> [AUSGANGSDATEN]:
'''
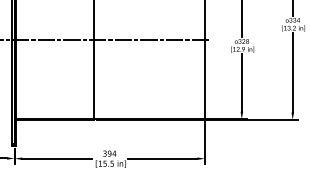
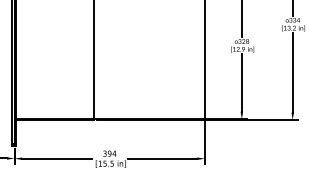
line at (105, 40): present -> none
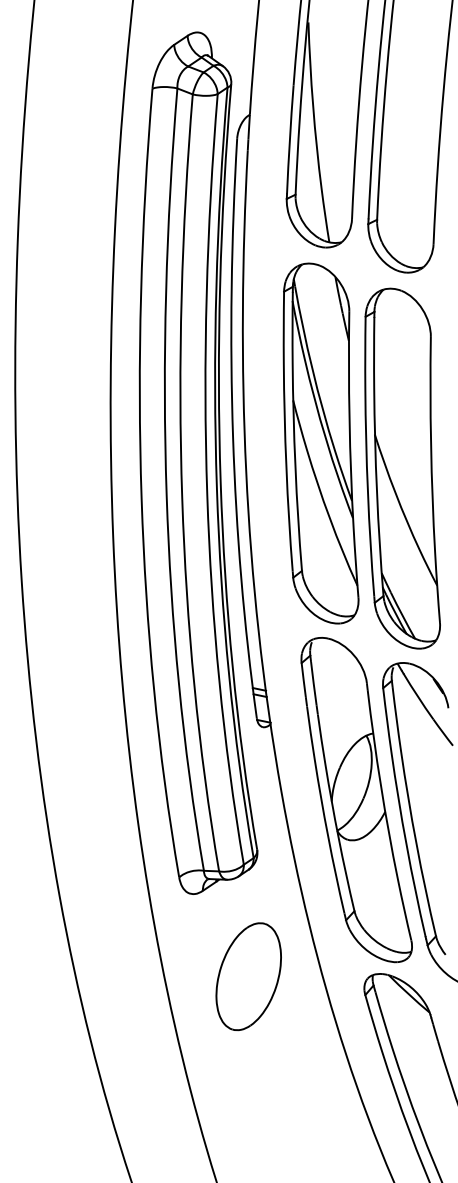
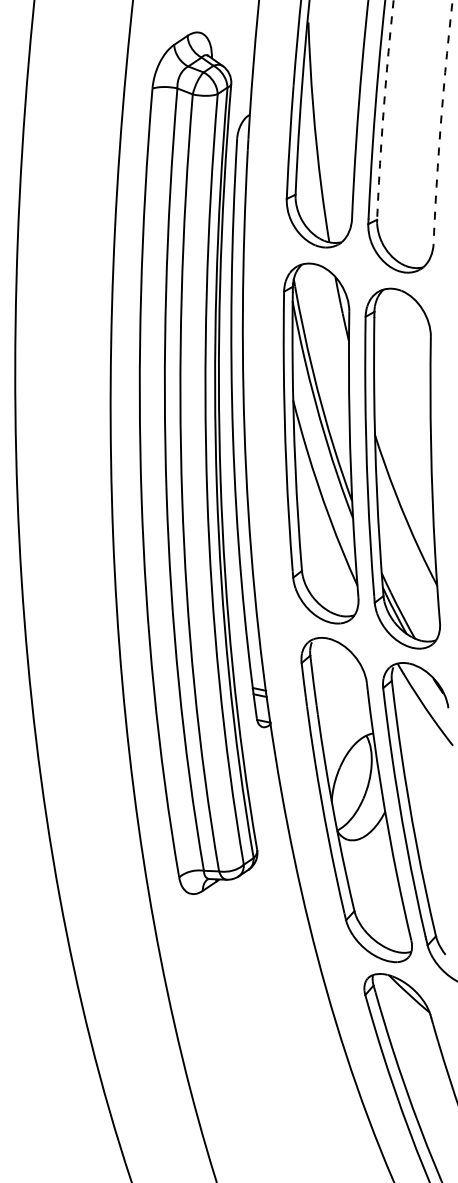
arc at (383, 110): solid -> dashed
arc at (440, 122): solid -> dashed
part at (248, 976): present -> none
'''
'''
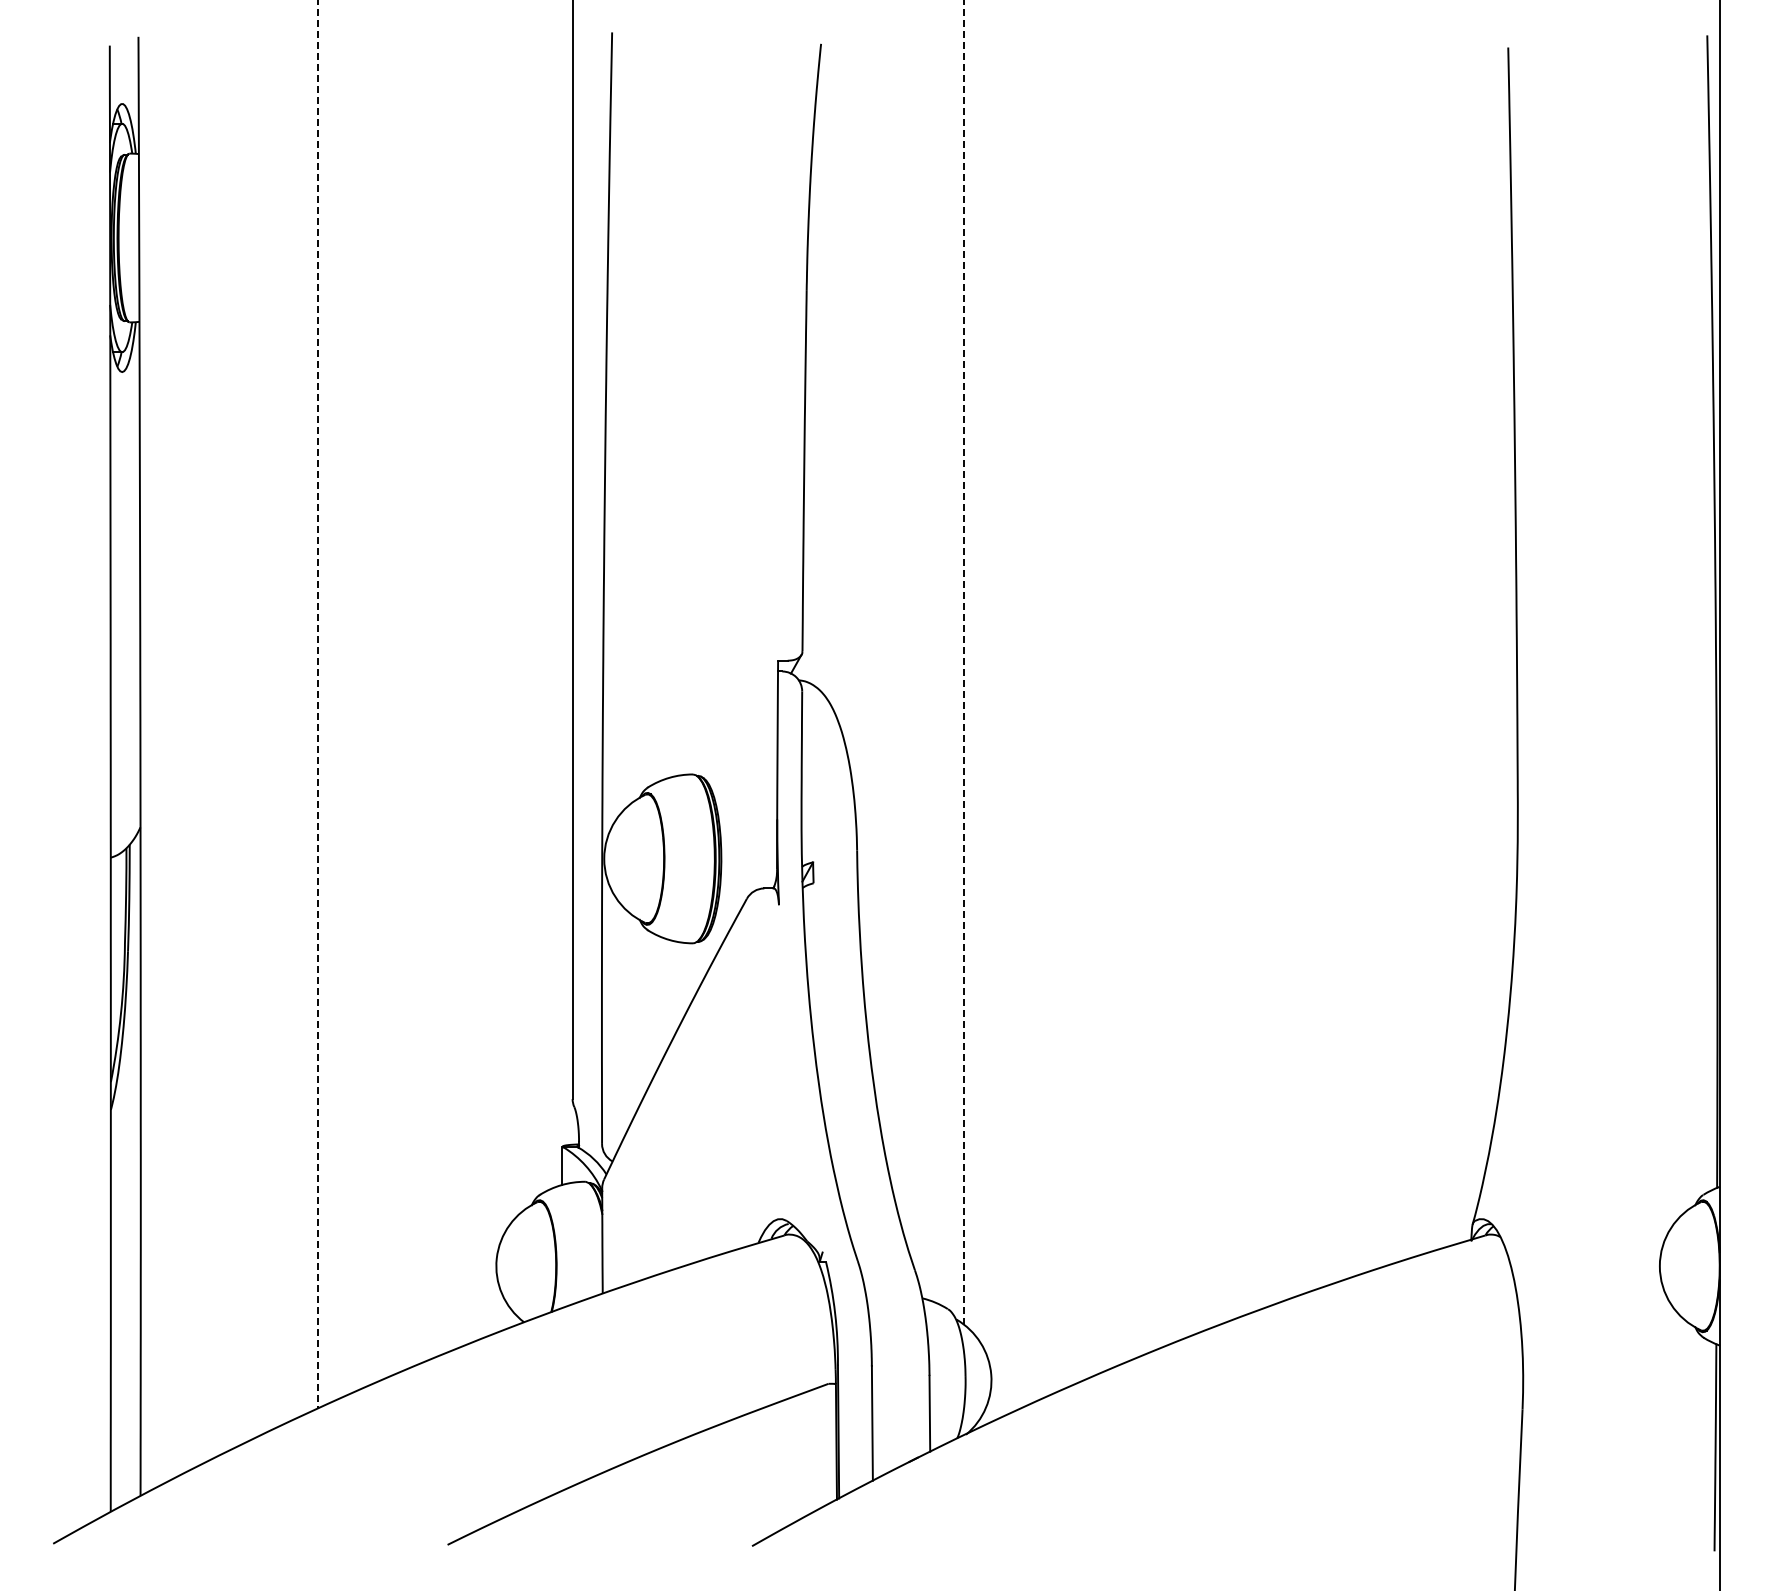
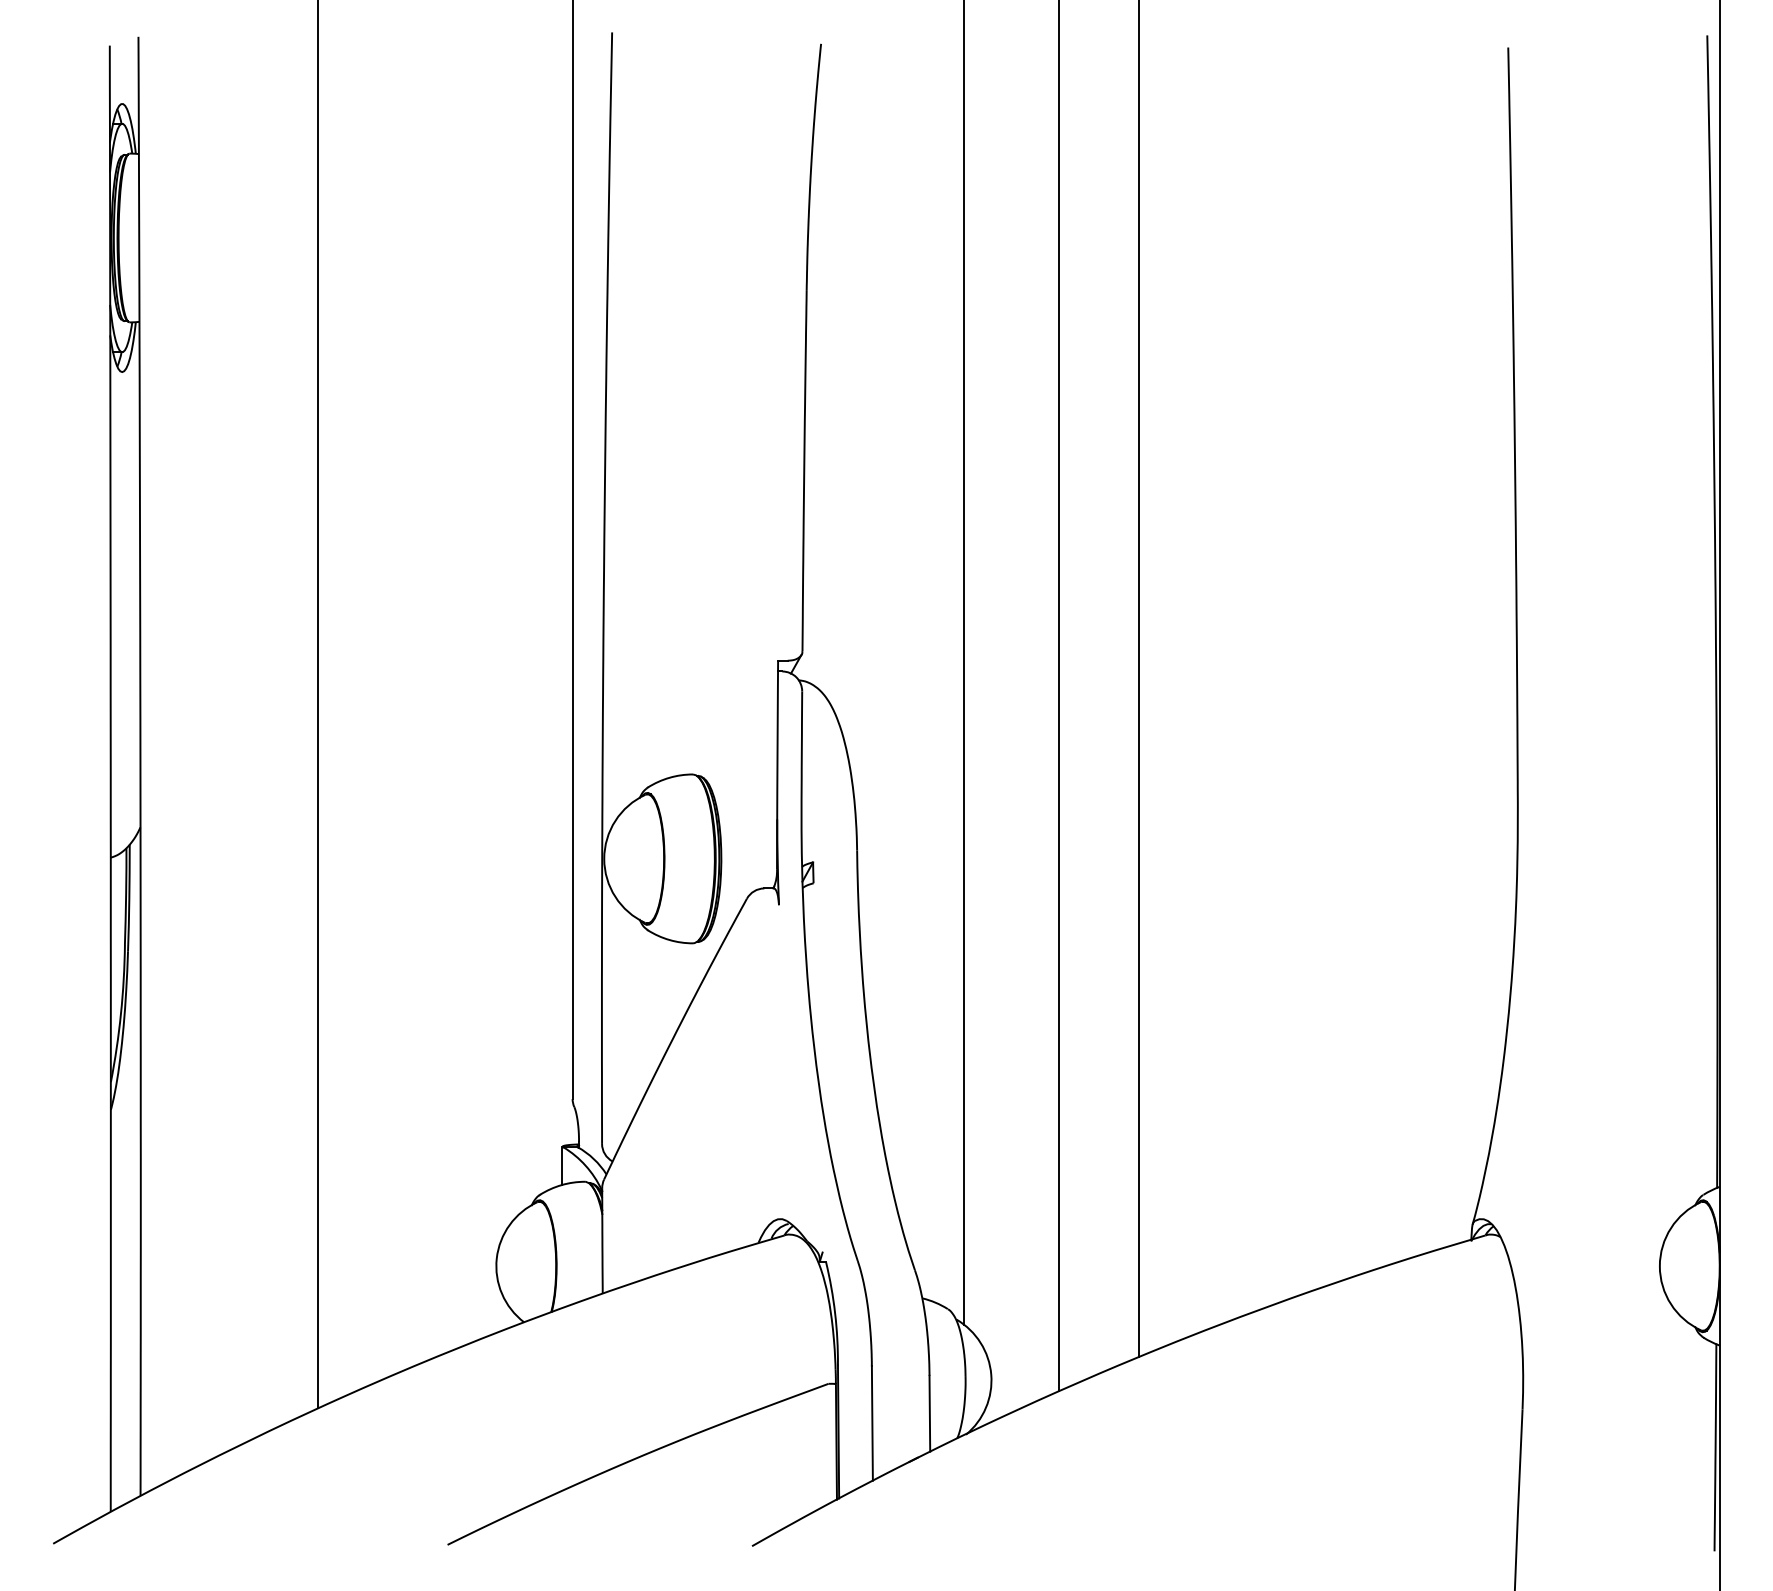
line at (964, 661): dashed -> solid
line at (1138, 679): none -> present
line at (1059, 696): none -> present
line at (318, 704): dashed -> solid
'''
'''
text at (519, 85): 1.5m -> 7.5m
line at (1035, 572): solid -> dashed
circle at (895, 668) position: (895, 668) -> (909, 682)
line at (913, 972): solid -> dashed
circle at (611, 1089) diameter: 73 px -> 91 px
'''
> [DEINE AUFGABE]: Bitte aktualisiere die Zeilen von der Zeile mit „arc at (383, 110): solid -> dashed“ bis einschließlich der Zeile mit „part at (248, 976): present -> none“, indem du „dashed“ durch „dotted“ ersetzt und alles andere unverändert lässt. Gib nur diese Zeilen aus.

> [ERGEBNIS]:
arc at (383, 110): solid -> dotted
arc at (440, 122): solid -> dotted
part at (248, 976): present -> none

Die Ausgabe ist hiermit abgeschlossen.